Sat. Jan 22nd, 2022

Antonio Guterres says he is working with the AU and ECOWAS to create ‘conditions’ to enable accelerated transition.

The head of the United Nations has called on Mali’s ruling army to announce an election roster amid anger over its proposal of stay in power for five years before voting.

“It is absolutely essential that the government of Mali presents an acceptable election timetable,” UN Secretary-General Antonio Guterres told reporters on Thursday. He said he hoped to “get in touch quickly” with the military.

“I am working with ECOWAS and the African Union to create conditions that will allow the Government of Mali to take a reasonable and acceptable position to accelerate a transition that has been going on for a long time. , “he added.

It could restore a sense of “normality in relations between this state and the international community, especially ECOWAS,” Guterres said, referring to the Economic Community of West African States.

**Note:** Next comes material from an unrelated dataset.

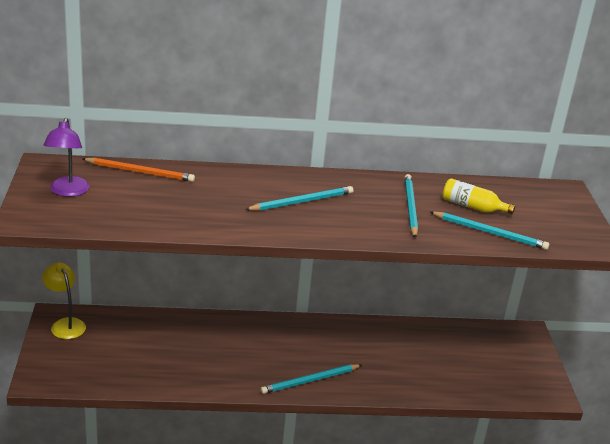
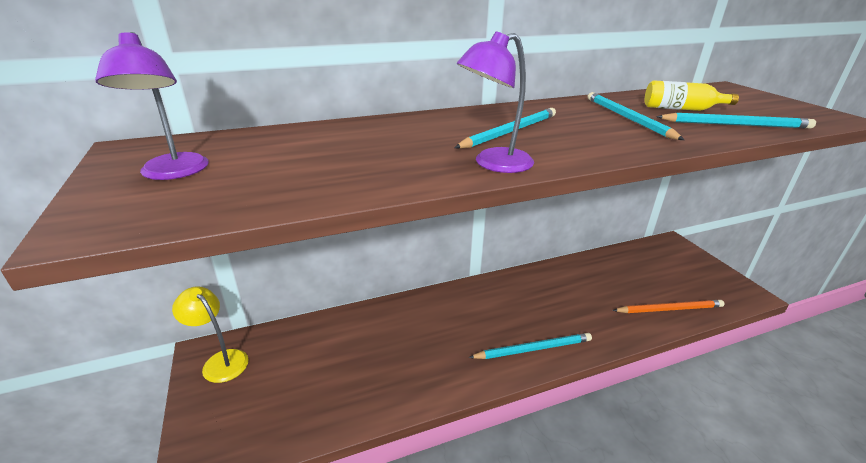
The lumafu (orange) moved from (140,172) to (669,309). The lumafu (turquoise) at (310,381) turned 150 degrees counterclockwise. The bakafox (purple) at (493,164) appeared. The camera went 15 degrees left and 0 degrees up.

In a sharp escalation after months of diplomatic tensions, ECOWAS agreed last week to close borders with the Sahel state and impose a trade ban.

‘Risk’ of deterioration

The move came after Mali’s interim government proposed to stay in power for up to five years before elections are held, disregarding international demands that it respect a promise to hold elections on February 27.

Mali’s army initially promised to hold elections in February this year, after carrying out a coup in August 2020. But in December, it proposed staying in power for up to an additional five years, citing security issues.

In line with ECOWAS measures, the European Union will also impose sanctions on Mali, EU foreign policy chief Josep Borrell said earlier on Thursday.

“The risk of the situation in this country deteriorating is clear,” Borrell told reporters after a meeting of EU defense ministers in the western French city of Brest.

Russia and China on Wednesday prevented the UN Security Council from supporting ECOWAS ‘decision to impose new sanctions.

According to Borrell, the EU move was also a reaction to the arrival of private military contractors from the controversial Russian Wagner Group, whose members are mostly former service staff.

France, Mali’s former colonial power that also holds the EU’s rotating presidency, has thousands of troops fighting armed groups in the Sahel region and joined 15 other countries in December to condemn the possible arrival of mercenaries.

In December, the 27-nation EU imposed sanctions on Wagner and imposed a new sanctions regime on Mali with the aim of targeting the military.

“The new sanctions regime has been agreed and these discussions will now continue,” French Armed Forces spokeswoman Florence Parly told a news conference with Borrell.